Luke 12:47-48 — And that servant who knew his master’s will but did not get ready or act according to his will, will receive a severe beating. But the one who did not know, and did what deserved a beating, will receive a light beating. Everyone to whom much was given, of him much will be required, and from him to whom they entrusted much, they will demand the more.

It’s reasonable to conclude that since the first servant received a more severe punishment than the second, the sin of the first servant was greater than that of the second. Moreover, the reason why the first servant’s sin was greater is explicitly stated: the first servant knew better and therefore was more culpable.

Matthew 11:20-24 — Then he began to denounce the cities where most of his mighty works had been done, because they did not repent. “Woe to you, Chorazin! Woe to you, Bethsaida! For if the mighty works done in you had been done in Tyre and Sidon, they would have repented long ago in sackcloth and ashes. But I tell you, it will be more bearable on the day of judgment for Tyre and Sidon than for you. And you, Capernaum, will you be exalted to heaven? You will be brought down to Hades. For if the mighty works done in you had been done in Sodom, it would have remained until this day. But I tell you that it will be more tolerable on the day of judgment for the land of Sodom than for you.”

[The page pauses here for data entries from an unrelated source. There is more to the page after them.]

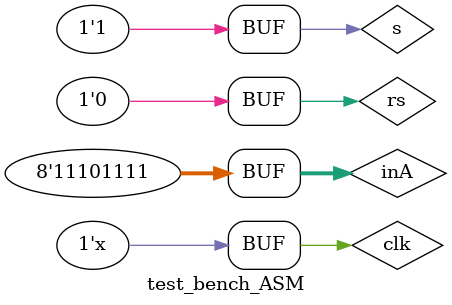
<source format=v>
`timescale 1ns/1ns
module test_bench_ASM();
reg [7:0]inA;
reg clk, rs ,s;

wire [3:0] out;

ASM_counter u0(clk, inA, rs, s,out);
initial
clk =0;

always
#5 clk=~clk;


initial begin
$monitor( "s=%b,inA=%b,rs=%b,out=%b", s,inA,rs,out);
 #20 rs<=1'b1;
 #20 rs<=1'b0;
 #20 s<=0;inA = 8'b10101111;
 #10 s <=1;
 #10 s<=1;
 #10 s<=1;
 #10 s<=1;
 #10 s<=1;
 #10 s<=1;
 #10 s<=1;
 #10 s<=1;
 #10 s<=1;
 #10 s<=0;
 #20 s<=0;inA = 8'b11101111;
 #10 s <=1;
 #10 s<=1;
 #10 s<=1;
 #10 s<=1;
 #10 s<=1;
 #10 s<=1;
 #10 s<=1;
 #10 s<=1;
 #10 s<=1;
end
endmodule



</source>
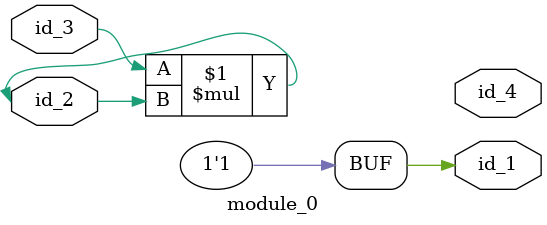
<source format=v>
module module_0 (
    id_1,
    id_2,
    id_3,
    id_4
);
  output id_4;
  inout id_3;
  inout id_2;
  output id_1;
  assign id_2 = id_3 * id_2;
  always id_1 = 1;
endmodule

</source>
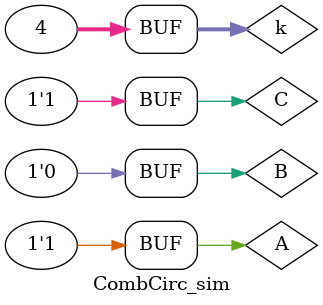
<source format=v>
`timescale 1ns / 1ps


module CombCirc_sim;

reg A;
reg B;
reg C;


CombCirc circ(
    .A(A),
    .B(B),
    .C(C),
    .X(X)
);

integer k = 0;

initial begin
    // Initialize Inputs
    A = 0;
    B = 0;
    C = 0;

    // Wait 100 ns for global reset to finish
    // Add stimulus here

    for(k = 0; k < 4; k=k+1)
    begin
        {A,C} = k;
        #5 B = 1;
        #5 B = 0;
        #5 ;
    end
end


endmodule

</source>
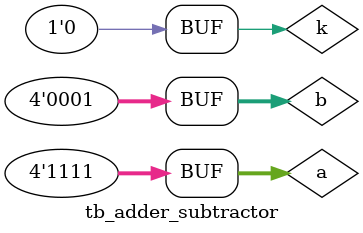
<source format=v>
`timescale 1ns / 1ps
`include "adder_subtractor.v"

module tb_adder_subtractor;

reg [3:0] a,b;
reg k;

wire[3:0] s;
wire cout;

adder_subtractor ans(a,b,k,s,cout);

initial 
	begin
	$monitor("a=%d + b=%d = s=%d | k=%b cout=%b", a,b,s,k,cout);
	end

initial
	begin
	#0 a=4'b0001; b=4'b0010; k=1'b0;
	#2 a=4'b0110; b=4'b0001; k=1'b1;
	#4 a=4'b1111; b=4'b0001; k=1'b0;
	end
endmodule
</source>
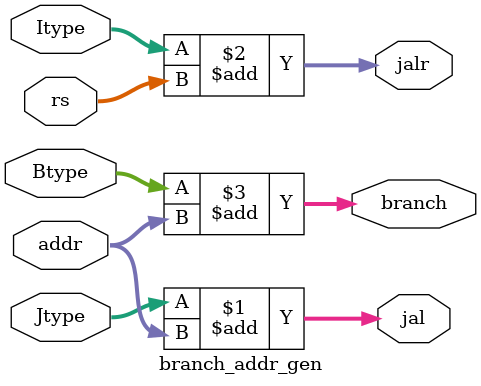
<source format=v>
`timescale 1ns / 1ps

module branch_addr_gen(
    input [31:0] addr,
    input [31:0] rs,
    input [31:0] Itype,
    input [31:0] Btype,
    input [31:0] Jtype,
    output [31:0] jal,
    output [31:0] branch,
    output [31:0] jalr
    );
    
    //assigning jal address 
    assign jal = Jtype + addr;
    
    //assigning jalr address
    assign jalr = Itype + rs;
    
    //assigning branch address
    assign branch = Btype + addr;

endmodule
</source>
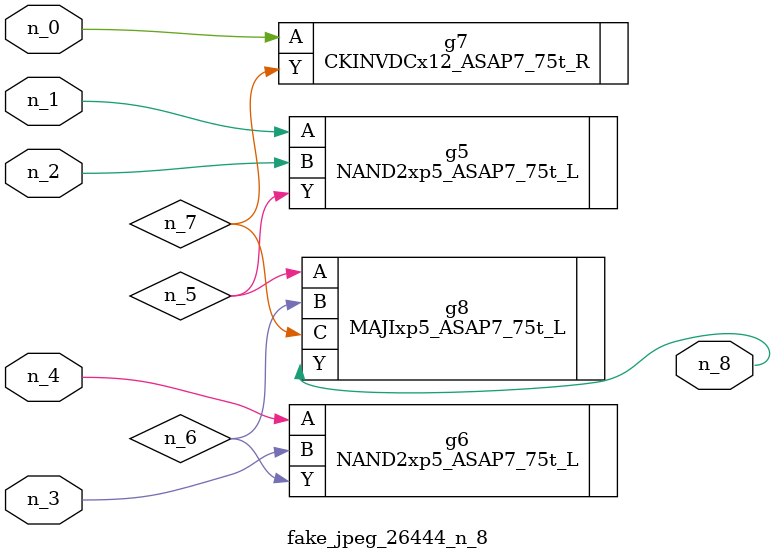
<source format=v>
module fake_jpeg_26444_n_8 (n_3, n_2, n_1, n_0, n_4, n_8);

input n_3;
input n_2;
input n_1;
input n_0;
input n_4;

output n_8;

wire n_6;
wire n_5;
wire n_7;

NAND2xp5_ASAP7_75t_L g5 ( 
.A(n_1),
.B(n_2),
.Y(n_5)
);

NAND2xp5_ASAP7_75t_L g6 ( 
.A(n_4),
.B(n_3),
.Y(n_6)
);

CKINVDCx12_ASAP7_75t_R g7 ( 
.A(n_0),
.Y(n_7)
);

MAJIxp5_ASAP7_75t_L g8 ( 
.A(n_5),
.B(n_6),
.C(n_7),
.Y(n_8)
);


endmodule
</source>
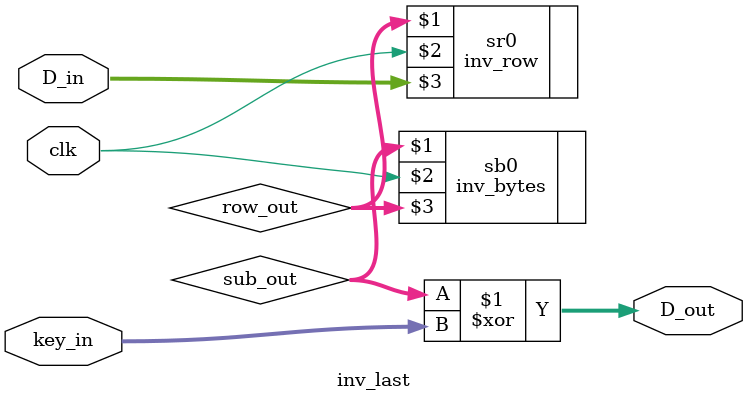
<source format=sv>
`timescale 1 ns / 1 ps

module inv_last (D_out, clk, D_in, key_in);

    output [127:0] D_out;
    input [127:0] D_in, key_in;
    input clk;

	wire [127:0] sub_out, row_out;

    inv_row sr0(row_out, clk, D_in);
	inv_bytes sb0(sub_out, clk, row_out);
	assign D_out = sub_out^key_in;

endmodule
</source>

Again, the same underlying principle applies: greater punishment is incurred by greater sin, which presupposes that some sins are greater than others.

So then, the Bible supports our natural moral intuitions on this issue: some sins are worse than others and therefore merit more severe punishments.

But why is it important to have clarity on this issue? Does it have any significant practical implications? Very briefly, here are just three areas of application:

  • If some sins are more heinous than others, that should be reflected in our criminal justice system, according to which the severity of the punishment should be proportional to the severity of the crime.
  • If some sins are more heinous than others, that has implications for the practice of church discipline, i.e., for how the leaders of local churches deal with the sins of church members.
  • If some sins are more heinous than others, that should direct us in our efforts to “mortify sin” (as the Puritans put it, following Col. 3:5). For example, if Harold has a tendency to speak sarcastically to his employees, and is also habitually using hardcore pornography, I suggest he should focus more of his attention and effort on the latter, even though both are sinful and need to be “put to death.” (If Harold is operating under the misconception that all sins are equally serious, I rather suspect he’ll be more inclined to take his pornography use less seriously than to take his occasional sarcasm more seriously.)

To be absolutely clear: none of the above should be taken to imply that some sins don’t really matter. As the Westminster Larger Catechism rightly states, every sin invites the wrath and curse of God, and requires nothing less than the sacrificial death of the sinless Son of God to make atonement for it. But while it is a mistake to think that some sins aren’t heinous, it is also a mistake to think that all sins are equally heinous. Both errors can cause havoc in the individual Christian life and in the life of the church.

2 Responses to Are All Sins Equally Bad?

  1. James Gibson

    From Montaigne, “Of Drunkenness”:

    THE WORLD is nothing but variety and difference: vices are all alike, as they are vices, and peradventure the Stoic understand them so; but although they are equally vices, yet they are not all equal vices; and he who has transgressed the ordinary bounds a hundred paces… should not be in a worse condition than he that has advanced but ten, is not to be believed; or that sacrilege is not worse than stealing a cabbage…. There is in this as great diversity as in anything whatever. The confounding of the order and measure of sins is dangerous: murderers, traitors, and tyrants get too much by it, and it is not reasonable they should flatter their consciences, because another man is idle, lascivious, or not assiduous at his devotion.